• GIVEN PROBLEM
From the data below, pull out every line that contains the string "upper". Case counts, so a line qualifies only if its capitalization matches.
══ THE INPUT
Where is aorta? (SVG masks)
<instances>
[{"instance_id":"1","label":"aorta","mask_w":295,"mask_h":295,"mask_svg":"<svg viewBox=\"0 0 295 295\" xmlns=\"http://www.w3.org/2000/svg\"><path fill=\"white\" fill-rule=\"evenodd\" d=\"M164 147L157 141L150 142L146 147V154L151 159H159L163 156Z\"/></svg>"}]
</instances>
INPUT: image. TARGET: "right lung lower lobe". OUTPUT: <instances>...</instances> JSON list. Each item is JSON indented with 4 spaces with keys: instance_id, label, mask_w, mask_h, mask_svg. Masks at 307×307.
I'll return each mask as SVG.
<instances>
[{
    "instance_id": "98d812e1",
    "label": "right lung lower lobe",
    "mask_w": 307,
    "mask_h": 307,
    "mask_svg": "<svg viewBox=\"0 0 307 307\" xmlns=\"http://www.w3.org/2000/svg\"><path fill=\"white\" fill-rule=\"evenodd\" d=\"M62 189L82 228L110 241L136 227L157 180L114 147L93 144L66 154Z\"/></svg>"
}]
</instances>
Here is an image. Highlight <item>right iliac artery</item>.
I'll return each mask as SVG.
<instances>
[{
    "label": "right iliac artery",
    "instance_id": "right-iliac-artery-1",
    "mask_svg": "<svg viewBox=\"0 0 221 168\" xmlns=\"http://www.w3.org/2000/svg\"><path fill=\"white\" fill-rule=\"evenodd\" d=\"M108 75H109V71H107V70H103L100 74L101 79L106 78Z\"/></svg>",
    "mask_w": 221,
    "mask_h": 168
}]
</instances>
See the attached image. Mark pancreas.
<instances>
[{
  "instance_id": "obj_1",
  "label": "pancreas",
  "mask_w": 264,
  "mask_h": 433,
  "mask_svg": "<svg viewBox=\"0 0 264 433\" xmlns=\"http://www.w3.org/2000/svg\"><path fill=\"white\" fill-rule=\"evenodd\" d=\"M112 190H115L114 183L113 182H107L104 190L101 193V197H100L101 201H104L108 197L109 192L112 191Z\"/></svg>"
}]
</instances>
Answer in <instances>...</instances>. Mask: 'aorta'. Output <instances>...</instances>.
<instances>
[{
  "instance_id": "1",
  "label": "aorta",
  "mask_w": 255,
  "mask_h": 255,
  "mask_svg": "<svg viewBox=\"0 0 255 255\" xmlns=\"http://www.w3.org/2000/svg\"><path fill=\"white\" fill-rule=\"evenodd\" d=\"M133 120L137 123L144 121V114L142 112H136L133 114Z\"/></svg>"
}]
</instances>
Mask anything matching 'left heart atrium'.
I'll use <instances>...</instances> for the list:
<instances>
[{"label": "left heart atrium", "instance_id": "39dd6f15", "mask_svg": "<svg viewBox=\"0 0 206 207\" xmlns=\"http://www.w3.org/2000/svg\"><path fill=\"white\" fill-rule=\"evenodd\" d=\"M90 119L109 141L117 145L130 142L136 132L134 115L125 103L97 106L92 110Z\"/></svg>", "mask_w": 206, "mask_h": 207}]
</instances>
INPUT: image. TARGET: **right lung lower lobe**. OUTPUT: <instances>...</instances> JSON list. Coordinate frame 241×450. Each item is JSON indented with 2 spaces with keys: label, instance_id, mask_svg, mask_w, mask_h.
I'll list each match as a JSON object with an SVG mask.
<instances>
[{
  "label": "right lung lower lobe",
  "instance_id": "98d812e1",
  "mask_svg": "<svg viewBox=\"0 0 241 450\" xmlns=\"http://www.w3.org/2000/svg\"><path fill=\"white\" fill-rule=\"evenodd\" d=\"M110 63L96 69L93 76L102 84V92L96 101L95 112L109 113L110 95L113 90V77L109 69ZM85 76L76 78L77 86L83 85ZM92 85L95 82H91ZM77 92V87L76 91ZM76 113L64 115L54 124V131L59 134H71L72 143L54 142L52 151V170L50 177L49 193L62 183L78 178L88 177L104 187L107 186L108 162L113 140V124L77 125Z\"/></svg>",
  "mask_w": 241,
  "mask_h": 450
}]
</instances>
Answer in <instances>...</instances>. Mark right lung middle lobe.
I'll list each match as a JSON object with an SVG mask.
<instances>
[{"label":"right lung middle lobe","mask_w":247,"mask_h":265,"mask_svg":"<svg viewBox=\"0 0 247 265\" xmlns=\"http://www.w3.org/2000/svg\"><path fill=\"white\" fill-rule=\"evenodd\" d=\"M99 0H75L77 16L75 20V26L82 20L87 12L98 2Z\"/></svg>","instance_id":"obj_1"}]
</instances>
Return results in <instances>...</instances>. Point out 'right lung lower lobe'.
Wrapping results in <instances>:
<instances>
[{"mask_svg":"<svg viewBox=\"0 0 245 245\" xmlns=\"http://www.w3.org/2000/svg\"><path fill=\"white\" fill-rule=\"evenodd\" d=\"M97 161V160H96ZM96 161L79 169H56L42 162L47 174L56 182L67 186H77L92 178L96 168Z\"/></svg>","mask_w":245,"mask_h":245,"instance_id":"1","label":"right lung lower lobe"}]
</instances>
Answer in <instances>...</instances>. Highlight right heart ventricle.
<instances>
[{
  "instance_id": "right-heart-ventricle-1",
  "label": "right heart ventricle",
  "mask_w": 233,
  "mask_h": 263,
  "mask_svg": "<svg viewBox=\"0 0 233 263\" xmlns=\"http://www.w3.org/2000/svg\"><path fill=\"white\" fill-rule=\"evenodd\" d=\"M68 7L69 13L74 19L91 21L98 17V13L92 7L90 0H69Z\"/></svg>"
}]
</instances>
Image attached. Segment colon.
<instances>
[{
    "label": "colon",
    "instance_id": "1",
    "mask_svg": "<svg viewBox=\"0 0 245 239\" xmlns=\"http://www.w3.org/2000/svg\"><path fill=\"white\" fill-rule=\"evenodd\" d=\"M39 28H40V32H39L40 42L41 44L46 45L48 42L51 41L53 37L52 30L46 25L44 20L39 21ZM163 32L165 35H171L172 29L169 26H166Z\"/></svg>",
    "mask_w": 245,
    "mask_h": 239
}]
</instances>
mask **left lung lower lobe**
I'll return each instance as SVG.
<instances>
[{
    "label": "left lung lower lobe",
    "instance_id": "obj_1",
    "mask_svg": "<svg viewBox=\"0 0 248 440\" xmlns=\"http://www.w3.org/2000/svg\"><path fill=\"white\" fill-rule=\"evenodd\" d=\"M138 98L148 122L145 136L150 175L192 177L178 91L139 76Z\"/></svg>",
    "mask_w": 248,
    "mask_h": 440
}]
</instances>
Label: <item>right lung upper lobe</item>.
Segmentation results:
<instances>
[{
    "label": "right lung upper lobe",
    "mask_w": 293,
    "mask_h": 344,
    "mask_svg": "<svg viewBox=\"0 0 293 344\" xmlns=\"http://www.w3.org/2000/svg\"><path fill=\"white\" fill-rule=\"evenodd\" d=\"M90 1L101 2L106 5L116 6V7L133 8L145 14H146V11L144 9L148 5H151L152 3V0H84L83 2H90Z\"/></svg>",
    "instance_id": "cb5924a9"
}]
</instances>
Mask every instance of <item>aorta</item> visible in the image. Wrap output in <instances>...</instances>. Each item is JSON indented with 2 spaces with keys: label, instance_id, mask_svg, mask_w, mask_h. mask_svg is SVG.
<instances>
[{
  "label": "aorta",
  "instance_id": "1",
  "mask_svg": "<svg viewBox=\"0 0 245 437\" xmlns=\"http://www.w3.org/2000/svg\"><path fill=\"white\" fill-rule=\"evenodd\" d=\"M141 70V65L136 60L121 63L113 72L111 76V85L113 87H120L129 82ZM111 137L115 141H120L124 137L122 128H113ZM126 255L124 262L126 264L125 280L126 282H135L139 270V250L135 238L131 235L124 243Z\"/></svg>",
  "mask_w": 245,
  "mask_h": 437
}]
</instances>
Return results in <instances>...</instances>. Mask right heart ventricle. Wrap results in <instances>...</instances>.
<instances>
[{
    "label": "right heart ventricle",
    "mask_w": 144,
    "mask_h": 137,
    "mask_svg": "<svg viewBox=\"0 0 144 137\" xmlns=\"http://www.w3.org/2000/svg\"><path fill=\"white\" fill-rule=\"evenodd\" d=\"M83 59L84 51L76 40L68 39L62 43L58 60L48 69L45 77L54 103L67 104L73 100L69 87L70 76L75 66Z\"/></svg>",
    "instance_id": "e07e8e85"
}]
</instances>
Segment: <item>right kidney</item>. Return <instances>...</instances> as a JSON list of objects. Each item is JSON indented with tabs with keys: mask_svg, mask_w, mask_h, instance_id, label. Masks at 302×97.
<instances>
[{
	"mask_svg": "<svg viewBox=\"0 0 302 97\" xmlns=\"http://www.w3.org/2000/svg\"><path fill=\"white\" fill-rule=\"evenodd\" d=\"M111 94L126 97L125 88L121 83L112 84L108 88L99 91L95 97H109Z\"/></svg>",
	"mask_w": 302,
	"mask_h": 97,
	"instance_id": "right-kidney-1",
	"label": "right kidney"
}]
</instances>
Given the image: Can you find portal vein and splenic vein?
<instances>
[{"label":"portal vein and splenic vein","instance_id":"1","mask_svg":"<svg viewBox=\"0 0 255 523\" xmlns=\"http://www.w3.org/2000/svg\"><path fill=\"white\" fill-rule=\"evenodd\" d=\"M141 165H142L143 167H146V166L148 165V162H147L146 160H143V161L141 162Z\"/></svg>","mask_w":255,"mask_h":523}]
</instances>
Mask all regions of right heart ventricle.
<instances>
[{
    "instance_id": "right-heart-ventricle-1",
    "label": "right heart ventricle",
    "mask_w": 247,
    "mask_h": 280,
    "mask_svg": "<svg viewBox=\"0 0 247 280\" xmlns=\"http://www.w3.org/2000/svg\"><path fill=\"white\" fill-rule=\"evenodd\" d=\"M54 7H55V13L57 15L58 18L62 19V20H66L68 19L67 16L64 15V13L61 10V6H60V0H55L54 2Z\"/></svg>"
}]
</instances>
════
• PROBLEM SOLUTION
Label: <item>right lung upper lobe</item>.
    "label": "right lung upper lobe",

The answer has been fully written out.